Confronting Capitalism. How the World Works and How to Change It, By Vivek Chibber. Verso. 2022. 164pp.
A significant part of this short book presents a clear and accessible explanation of how capitalism works, its relationship with the state and the struggle it inevitably generates between the two classes in society – capitalists and workers. It explains how and why the organisation of the capitalist system determines that, despite the vast resources and wealth it makes available, ‘a thin layer of the population’ is able to live in luxury while millions struggle to keep their heads above water and ‘experience life as a daily grind’. It goes on to explain how capitalists, regardless of an individual’s character or personal values, are compelled by the nature of the system they operate in to minimise costs and seek profit, wherever possible and whatever the consequences.
The book also takes down the widely held idea that governments are somehow neutral in the conflict between the vast majority who have to seek employment to survive and the tiny minority who offer and control that employment. It demonstrates how and why, far from mediating between workers and capitalists, the role of governments, whatever their stated ideology, is to govern on behalf of the capitalist class and in their collective profit-making interest. The state, in other words, has the role of a class organ, and governments of whatever colour are its administrators. As the author writes, ‘the state in capitalism is not and cannot be politically neutral’.
Following this lucid explanation of how capitalism works are recommendations on, as per the book’s title, ‘how to change it’. But from here on in it goes very much downhill. After telling us quite reasonably and correctly that ‘to truly enable full participation in the decisions that affect us all, it will be necessary to go beyond capitalism’, what it then gives us is a mish-mash of prescriptions not on how capitalism can be replaced by a non-capitalist, non-market system but about how it can be reformed so as to be more palatable. Alarm bells start to ring in particular when it refers in a relatively positive way to the Bolshevik revolution (‘the most successful model of the past hundred years’), to Nordic ‘social democracy’ and to ‘workers’ control in some Soviet satellites’ and informs us that ‘even while the Russian experience can’t serve as a model, there are aspects of it that still have a lot to offer’. The author clearly doesn’t see the Soviet Union as the state-capitalist society that it was and as a system that was as far away as can be imagined from the free-access, moneyless, stateless society that socialism has to be. And in fact, as a way forward, he advocates ‘the Leninist party model’, described as ‘a mass cadre-based party with a centralised leadership and internal coherence’, which must adopt ‘a combination of electoral and mobilizational politics’ and ‘a gradualist approach’. One of the names he gives to this approach is ‘non-reformist reforms’.

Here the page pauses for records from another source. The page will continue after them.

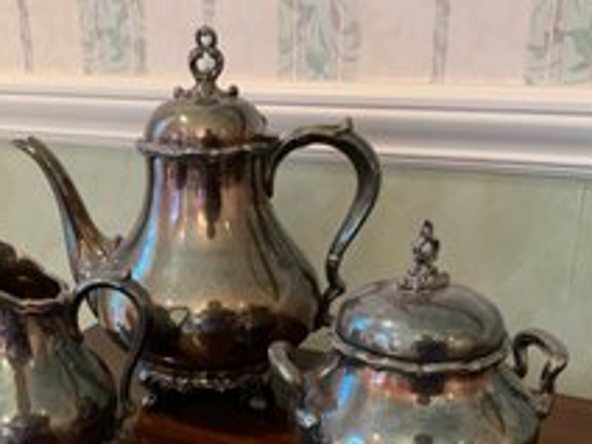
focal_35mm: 47
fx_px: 804
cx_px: 242
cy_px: 331
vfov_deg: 30.4
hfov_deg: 40.3
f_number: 1.8
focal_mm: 3
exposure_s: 1/60
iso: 250
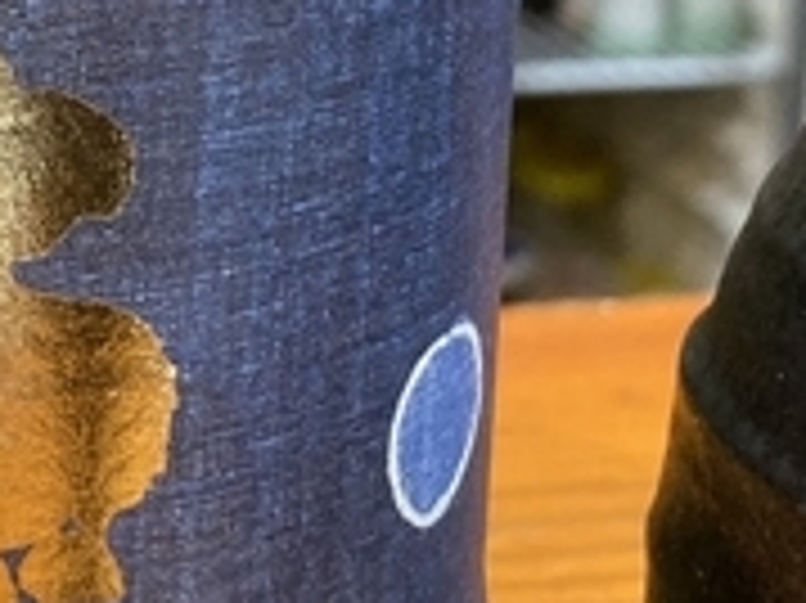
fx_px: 2699
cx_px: -90
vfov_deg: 12.6
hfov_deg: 16.5
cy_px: -22
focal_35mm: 116
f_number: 1.8
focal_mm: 4.25
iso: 320
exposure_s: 1/60
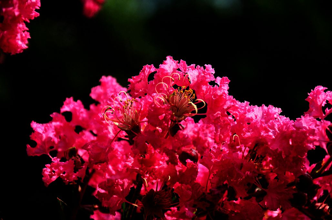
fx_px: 1451
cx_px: 166
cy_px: 110
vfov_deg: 8.7
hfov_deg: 13.1
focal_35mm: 158
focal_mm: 105
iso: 200
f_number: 5.6
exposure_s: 1/3200
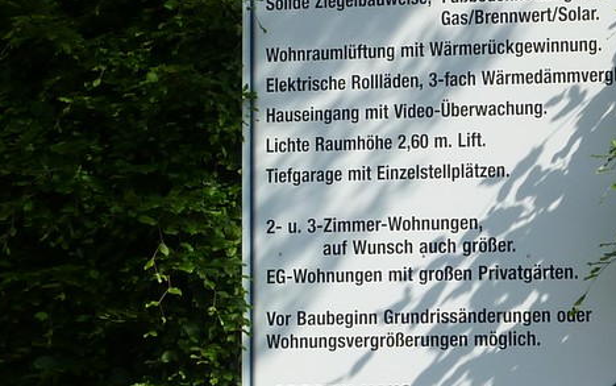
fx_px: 3225
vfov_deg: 6.8
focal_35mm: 192
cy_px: 159
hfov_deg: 10.9
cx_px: 453
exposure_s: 1/500
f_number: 5
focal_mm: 9.7
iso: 80
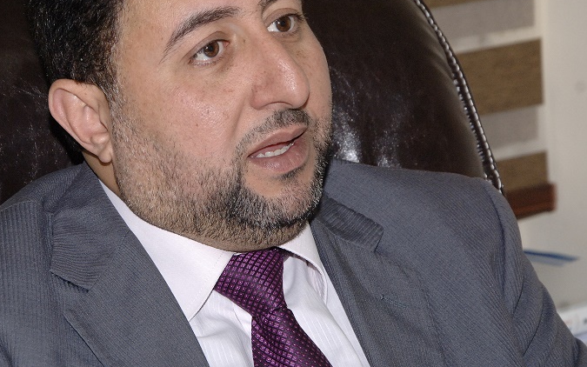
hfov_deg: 10.8
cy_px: 131
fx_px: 3104
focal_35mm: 194
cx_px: 195
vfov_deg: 6.8
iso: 800
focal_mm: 80
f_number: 7.1
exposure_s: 1/80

But is the author here doing what many other opponents of capitalists do and advocating ‘in the meantime’ stages to a real socialist society, one without the markets, buying and selling and class antagonisms which this book has outlined so admirably? Apparently not, since his ambition which he reveals to us on the last page of his book is to ‘start down the road of social democracy and then to market socialism’. The enormity of the contradiction in terms represented by the idea of ‘market socialism’ is nothing short of mind-boggling.